Aim of the exercise:
Report how many lines in the rows below contain the word "Anmeldung". Give only the number.

Data items:
=-=-=-=-=
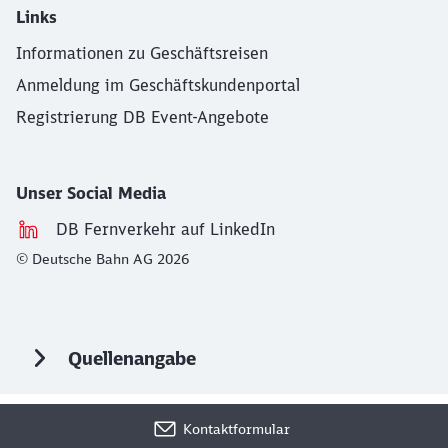
Links
Informationen zu Geschäftsreisen
Anmeldung im Geschäftskundenportal
Registrierung DB Event-Angebote
Unser Social Media
DB Fernverkehr auf LinkedIn
© Deutsche Bahn AG 2026
Quellenangabe
Kontaktformular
=-=-=-=-=
Solution to the problem:
1